Q1:労働契約が無効と認定されたときの法的効果について。
A1:
使用者と労働者のいずれの故意・過失により労働契約が無効となったにせよ、相手方に与えた損害に対し、賠償責任が生じます。
使用者の責めに帰すべき事由により労働契約が無効と認定された場合、労働者に対し次に掲げる損害を賠償しなければなりません。
(1) 労働者の給与収入に関して損害を与えた場合は、労働者本人の得べかりし給与収入を労働者に支払い、さらに得べかりし給与収入の25%を賠償金として追加で支払わなければなりません。
(2) 労働者の労働保護に関して損害を与えた場合は、国の規定に従い労働者の労働保護手当及び物品を補填しなければなりません。
(3) 労働者の労災、医療給付に関して損害を与えた場合は、国の規定に従い労働者に労災や医療給付を提供するほか、医療費の25%を賠償金として支払わなければなりません。

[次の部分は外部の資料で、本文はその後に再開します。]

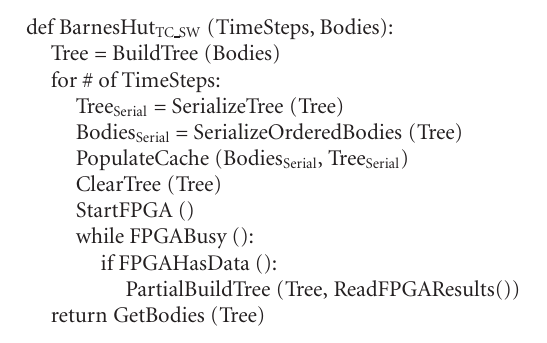
Algorithm 2: Pseudocode of the software portion of the (sim- ilarity-based) traversal cache implementation of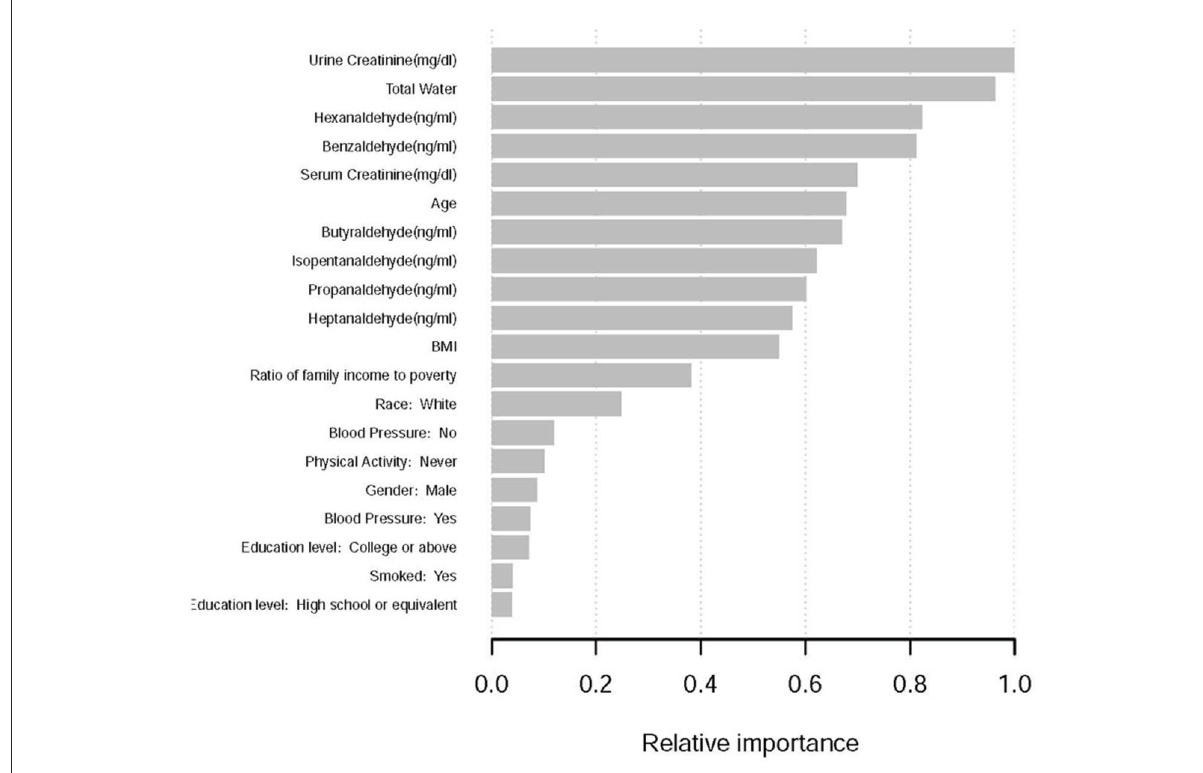
FIGURE1 Importance of the variables in the machine learning model, scaled to a maximum of 1.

(4) 女性労働者や未成年労働者の身体・健康に損害を与えた場合は、国の規定に従い治療期間に関する待遇を与えるほか、医療費の25%を賠償金として支払わなければなりません。
(5) 労働契約に約定されたその他の賠償金。
労働者の責めに帰すべき事由により労働契約が無効と認定された場合は、「『中華人民共和国労働法』における労働契約に関する規定の違反に対する賠償弁法」における「労働者が規定又は労働契約に違反した場合の労働契約解除」の賠償に関する規定を適用しても良いし、民事契約の無効に関する取扱いの規定を適用しても良いでしょう。